No matter who ends up winning baseball's World Series, the matchup between the Chicago Cubs and Cleveland Indians offers a vivid message that resonates in all sports:
It's hard to win a championship.
The Cubs last did it in 1908. The Indians last did it in 1948. That's a combined 176 years of futility – a super long time even in dog years.
Yes, a Series matchup of droughts that severe is an extreme example, but curse-busting has become a baseball theme in recent years, helping illustrate how difficult it is to "go all the way." The Kansas City Royals broke a 30-year Series title drought when they won last year. The San Francisco Giants broke a 56-year drought in 2010. The Boston Red Sox broke an 86-year drought in 2004.
The Indians or Cubs will join them soon (the Indians have a 3-2 series lead heading into Game 6 tonight), leaving the other to deal with the frustrating knowledge that their snarling, beastly title jinx survived while their opponents' snarling, beastly title jinx finally succumbed.
The losers will rightfully take solace in knowing they got close, which means you've done extremely well, just not quite extremely well enough.
But fans in Cleveland know the difference; know it all too well, in fact. They've watched their various teams come up just short of so many titles that someone finally made a movie about them. (I recommend it. It's called "Believeland.")
The lesson is clear: To go all the way – in any sport – you need some good timing, your stars in alignment and maybe a fortunate bounce or three as well as the requisite talent, coaching etc.
As Yogi Berra could have said, it often doesn't happen often.
In pro football, where the Ravens reside, getting to the top is an extreme challenge. For the past 51 years, the Super Bowl has determined who stands at the sport's pinnacle. Twelve of the NFL's 32 teams have never reached that pinnacle. That's 37.5 percent of the league.
Meanwhile, the Ravens have won two Super Bowls in two decades since they moved to Baltimore.
I know we're in the middle of a season that understandably has hands wringing, but while watching the Cubs and Indians fight to see whose famous curse finally dies, I find myself thinking about how fortunate Baltimore fans have been to see their football team hoist the Vince Lombardi Trophy twice in the past 16 years.

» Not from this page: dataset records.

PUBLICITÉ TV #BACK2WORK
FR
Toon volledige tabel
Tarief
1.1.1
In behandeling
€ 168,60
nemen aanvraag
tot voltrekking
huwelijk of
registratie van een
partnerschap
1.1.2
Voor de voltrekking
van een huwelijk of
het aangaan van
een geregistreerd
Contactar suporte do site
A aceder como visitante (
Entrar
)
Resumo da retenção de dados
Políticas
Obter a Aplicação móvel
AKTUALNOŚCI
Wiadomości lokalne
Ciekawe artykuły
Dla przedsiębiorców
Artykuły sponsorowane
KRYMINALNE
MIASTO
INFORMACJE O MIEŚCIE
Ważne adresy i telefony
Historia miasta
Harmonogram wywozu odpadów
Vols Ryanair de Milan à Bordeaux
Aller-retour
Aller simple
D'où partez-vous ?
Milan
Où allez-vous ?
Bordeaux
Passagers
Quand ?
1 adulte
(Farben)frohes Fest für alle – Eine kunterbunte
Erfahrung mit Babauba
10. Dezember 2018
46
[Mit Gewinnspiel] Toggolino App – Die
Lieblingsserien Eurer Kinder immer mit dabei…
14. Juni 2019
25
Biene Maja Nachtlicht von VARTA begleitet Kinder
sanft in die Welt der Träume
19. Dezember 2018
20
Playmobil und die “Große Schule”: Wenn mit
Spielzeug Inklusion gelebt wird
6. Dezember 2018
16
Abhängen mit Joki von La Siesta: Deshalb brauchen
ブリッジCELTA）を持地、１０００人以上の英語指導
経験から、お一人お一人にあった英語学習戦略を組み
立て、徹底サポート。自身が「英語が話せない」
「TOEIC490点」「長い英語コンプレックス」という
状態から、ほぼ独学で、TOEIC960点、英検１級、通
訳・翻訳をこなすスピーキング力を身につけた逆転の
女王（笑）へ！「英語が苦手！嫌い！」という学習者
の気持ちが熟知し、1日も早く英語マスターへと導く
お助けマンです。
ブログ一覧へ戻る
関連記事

The chances of that happening were crazy-off-the-charts long when Art Modell brought his franchise to Baltimore in 1996.
Only three other teams have won more than one Super Bowl in this century – the New York Giants, born in 1925; the Pittsburgh Steelers, born in 1933; and the New England Patriots, born in 1960. The Ravens are the child prodigy in that company. They just got out of their teens as a franchise.
But while more famous teams struggle, such as the Dallas Cowboys, who haven't won a Super Bowl in 21 years, or the San Francisco 49ers, who haven't won since 1994, the Ravens have twice gone all the way.
Doing it once casts you in a permanent glow of sorts, forever separating you from the teams that have not – a group that includes the Cincinnati Bengals, Minnesota Vikings, Cleveland Browns and others who have been around a lot longer than the Ravens.
Doing it twice stamps you as bona fide, no matter how old (or young) you are.
The Ravens have won just 26 of 55 regular-season games since their last Super Bowl triumph in February 2013, frustrating an organization and a fan base accustomed to better. But those struggles illustrate the difficulty of what was achieved.
Just winning, period, is a hard habit to maintain. Look at what's happened to the 49ers. Winning enough to go all the way is a dream realized.
That dream seems to come relatively easily to a few franchises such as baseball's New York Yankees, who have won 27 World Series, or more recently, football's Patriots. But the vast majority wait years, sometimes decades. Baltimore's baseball drought stands at 33 years.
Against that backdrop, two Super Bowl titles in 16 years amounts to a gold rush. Under no circumstances can anyone suggest the Baltimore Ravens are cursed.